The pathogenesis might be different since denosumab only affects the RANK/RANKL/OPG mechanism that is predominant in the communication between osteoblasts and osteoclasts. Therefore, an impact on the soft tissues including the vessels seems unlikely so that the likewise reduced bone remodeling seems to be the major component in the development of the denosumab-associated osteonecrosis of the jaws.

4.2.2 Sunitinib

Sunitinib is an inhibitor of a tyrosine kinase and therefore has a less specific mode of action. It is given in patients with gastrointestinal cancers, renal cell carcinoma, and pancreatic neuroendocrine tumors [33]. A side effect in the use of sunitinib is the development of osteonecroses of the jaws [34].

4.2.3 Imatinib

Imatinib is another tyrosine kinase inhibitor.

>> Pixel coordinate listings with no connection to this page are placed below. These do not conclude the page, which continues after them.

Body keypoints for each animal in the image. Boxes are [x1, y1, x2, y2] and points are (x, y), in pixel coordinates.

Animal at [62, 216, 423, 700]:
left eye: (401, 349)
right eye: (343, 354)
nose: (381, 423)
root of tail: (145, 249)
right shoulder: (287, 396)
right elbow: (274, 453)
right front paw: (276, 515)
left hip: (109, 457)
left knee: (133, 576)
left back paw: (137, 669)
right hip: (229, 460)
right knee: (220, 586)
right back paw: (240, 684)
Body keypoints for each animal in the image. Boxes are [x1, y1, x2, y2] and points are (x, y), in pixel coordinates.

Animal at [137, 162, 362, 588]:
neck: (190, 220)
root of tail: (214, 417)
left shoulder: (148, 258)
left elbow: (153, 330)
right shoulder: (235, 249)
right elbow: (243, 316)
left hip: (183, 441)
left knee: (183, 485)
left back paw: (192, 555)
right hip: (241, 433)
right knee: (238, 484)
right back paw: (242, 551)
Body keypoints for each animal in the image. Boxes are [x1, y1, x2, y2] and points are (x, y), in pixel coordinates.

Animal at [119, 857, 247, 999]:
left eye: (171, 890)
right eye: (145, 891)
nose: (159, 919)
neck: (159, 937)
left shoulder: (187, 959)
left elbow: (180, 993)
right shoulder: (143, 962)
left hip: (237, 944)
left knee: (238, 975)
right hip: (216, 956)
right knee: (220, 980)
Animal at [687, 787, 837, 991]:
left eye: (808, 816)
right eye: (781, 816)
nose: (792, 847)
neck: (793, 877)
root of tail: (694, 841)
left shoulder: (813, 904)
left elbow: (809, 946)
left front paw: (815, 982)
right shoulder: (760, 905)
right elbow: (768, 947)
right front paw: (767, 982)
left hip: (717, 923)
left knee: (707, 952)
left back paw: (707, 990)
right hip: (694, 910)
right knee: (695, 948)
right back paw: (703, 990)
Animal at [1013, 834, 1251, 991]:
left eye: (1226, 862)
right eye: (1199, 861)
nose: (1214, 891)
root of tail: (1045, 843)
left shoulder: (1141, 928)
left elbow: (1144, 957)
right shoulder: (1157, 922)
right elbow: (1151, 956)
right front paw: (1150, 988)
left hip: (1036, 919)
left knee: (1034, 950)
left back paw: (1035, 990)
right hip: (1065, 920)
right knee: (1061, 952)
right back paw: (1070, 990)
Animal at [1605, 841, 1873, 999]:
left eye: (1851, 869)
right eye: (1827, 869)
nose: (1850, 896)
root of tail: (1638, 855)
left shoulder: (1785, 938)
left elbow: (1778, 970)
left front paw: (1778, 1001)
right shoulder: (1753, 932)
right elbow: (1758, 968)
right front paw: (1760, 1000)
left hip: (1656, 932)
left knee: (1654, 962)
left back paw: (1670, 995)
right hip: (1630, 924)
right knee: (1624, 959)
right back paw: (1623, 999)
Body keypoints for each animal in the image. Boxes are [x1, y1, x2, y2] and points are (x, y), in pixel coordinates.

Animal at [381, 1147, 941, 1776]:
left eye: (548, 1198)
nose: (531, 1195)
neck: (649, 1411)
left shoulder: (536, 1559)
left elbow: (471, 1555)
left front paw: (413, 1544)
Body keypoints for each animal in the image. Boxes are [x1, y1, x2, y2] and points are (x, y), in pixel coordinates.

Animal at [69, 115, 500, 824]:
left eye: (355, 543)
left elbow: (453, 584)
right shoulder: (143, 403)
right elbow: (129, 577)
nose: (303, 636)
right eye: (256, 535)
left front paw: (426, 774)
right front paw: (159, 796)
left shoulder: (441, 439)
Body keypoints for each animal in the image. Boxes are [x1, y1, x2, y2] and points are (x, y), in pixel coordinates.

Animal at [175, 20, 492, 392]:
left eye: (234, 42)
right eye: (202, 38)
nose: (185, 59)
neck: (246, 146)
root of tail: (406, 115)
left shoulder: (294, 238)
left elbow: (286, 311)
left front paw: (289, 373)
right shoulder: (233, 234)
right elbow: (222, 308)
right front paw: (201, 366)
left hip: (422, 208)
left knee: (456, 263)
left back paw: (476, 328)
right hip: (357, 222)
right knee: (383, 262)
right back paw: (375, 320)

Osteonecrosis in imatinib-only use has been described [35].

4.2.4 Bevazicumab

Bevazicumab is a vascular endothelial growth factor- (VEGF-) inhibitor and is used in several oncologic treatment concepts, e.g., breast cancer, colorectal cancer, and lung cancer. Several cases of osteonecroses of the jaws have been described [36, 37].

4.2.5 Ziv-aflibercept

Ziv-aflibercept is a recombinant vascular endothelial growth factor- (VEGF-) receptor. Several cases of the development of osteonecroses of the jaws have been described in patients that did not receive any of the other typical medications causing osteonecrosis [38]. In the pathogenesis, the antiangiogenic factor might be the reason for the development of the osteonecrosis.

4.2.6 Everolimus

Everolimus is a mammalian Target of Rapamycin (mTOR) inhibitor. It is used in several oncologic diseases and was associated with the development of osteonecroses in the jaws [39].

4.2.7 Corticosteroids

There is evidence that the use of corticosteroids increases the risk of osteonecrosis development of the jaws [40]. The femoral head osteonecrosis has been described in patients with long-term corticosteroid use [41].

It should be stated that the use of several of these agents in combination might further increase the risk of osteonecrosis development.

4.2.8 Crystal Meth

Next to therapeutically used agents, some drugs are responsible for the development of osteonecroses. Crystal Meth is the crystalline form of methamphetamine hydrochloride. It functions as a sympathomimetic and has a very high potential for abuse and dependency. One side effect is the meth mouth with serious tooth and damage to the oral cavity including the development of osteonecroses [42]. The exact mechanism of osteonecrosis development is unclear. Methamphetamine causes the release of noradrenaline which increases the blood pressure by the increase of the peripheral blood vessel resistance.